TASK ITEM: The records below must be output exactly, with no images carried over.

····················

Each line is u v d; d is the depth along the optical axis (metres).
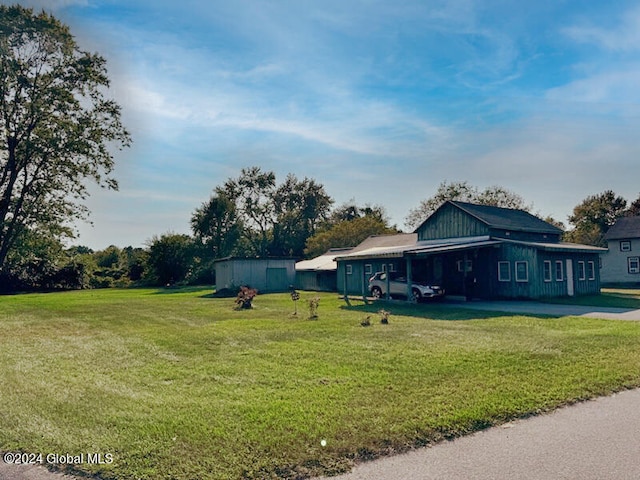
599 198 61.25
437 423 5.32
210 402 6.29
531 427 5.33
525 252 24.16
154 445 4.79
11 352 10.51
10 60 24.34
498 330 12.73
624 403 6.24
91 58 27.48
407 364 8.41
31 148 25.75
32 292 48.56
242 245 62.91
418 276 29.70
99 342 11.87
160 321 16.62
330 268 36.34
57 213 28.95
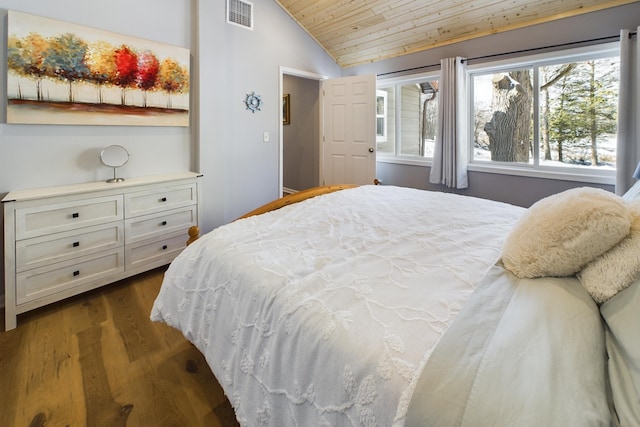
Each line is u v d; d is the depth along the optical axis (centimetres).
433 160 392
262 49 384
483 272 113
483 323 79
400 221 177
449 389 64
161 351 186
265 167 401
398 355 76
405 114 458
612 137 299
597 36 283
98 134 269
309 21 416
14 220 203
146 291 258
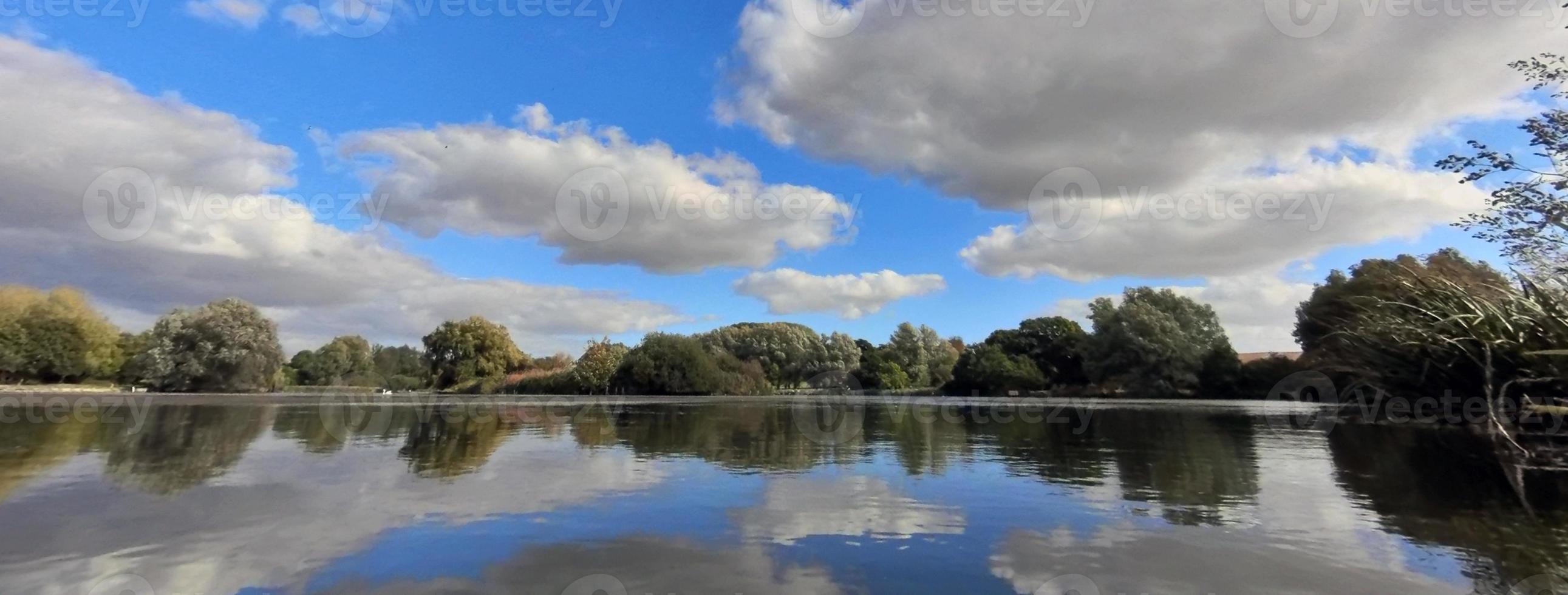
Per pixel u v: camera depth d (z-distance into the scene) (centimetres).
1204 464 802
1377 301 1379
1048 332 4581
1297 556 417
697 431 1244
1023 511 542
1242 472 737
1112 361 3716
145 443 958
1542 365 949
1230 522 505
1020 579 375
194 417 1484
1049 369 4456
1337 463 798
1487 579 371
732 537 459
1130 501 579
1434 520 505
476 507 547
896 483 665
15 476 678
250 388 3400
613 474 714
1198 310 3803
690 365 3747
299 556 409
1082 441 1074
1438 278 1186
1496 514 520
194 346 3212
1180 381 3475
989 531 477
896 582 369
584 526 484
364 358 4025
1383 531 473
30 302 2958
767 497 594
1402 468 750
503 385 3950
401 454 878
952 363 5247
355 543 437
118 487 623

····················

TASK RESULT:
Each line is u v d; d is the depth along the optical axis (metres).
599 198 61.25
437 423 5.32
210 402 6.29
531 427 5.33
525 252 24.16
154 445 4.79
11 352 10.51
10 60 24.34
498 330 12.73
624 403 6.24
91 58 27.48
407 364 8.41
31 148 25.75
32 292 48.56
242 245 62.91
418 276 29.70
99 342 11.87
160 321 16.62
330 268 36.34
57 213 28.95
Each line is u v d; d is the depth along the optical axis (centimetres).
433 160 392
262 49 384
483 272 113
483 323 79
400 221 177
449 389 64
161 351 186
265 167 401
398 355 76
405 114 458
612 137 299
597 36 283
98 134 269
309 21 416
14 220 203
146 291 258
Per pixel u v: camera depth d (z-distance into the scene) (centimetres).
1204 464 802
1377 301 1379
1048 332 4581
1297 556 417
697 431 1244
1023 511 542
1242 472 737
1112 361 3716
145 443 958
1542 365 949
1230 522 505
1020 579 375
194 417 1484
1049 369 4456
1337 463 798
1487 579 371
732 537 459
1130 501 579
1434 520 505
476 507 547
896 483 665
15 476 678
250 388 3400
613 474 714
1198 310 3803
690 365 3747
299 556 409
1082 441 1074
1438 278 1186
1496 514 520
194 346 3212
1180 381 3475
989 531 477
896 582 369
584 526 484
364 358 4025
1383 531 473
30 302 2958
767 497 594
1402 468 750
503 385 3950
401 454 878
952 363 5247
355 543 437
118 487 623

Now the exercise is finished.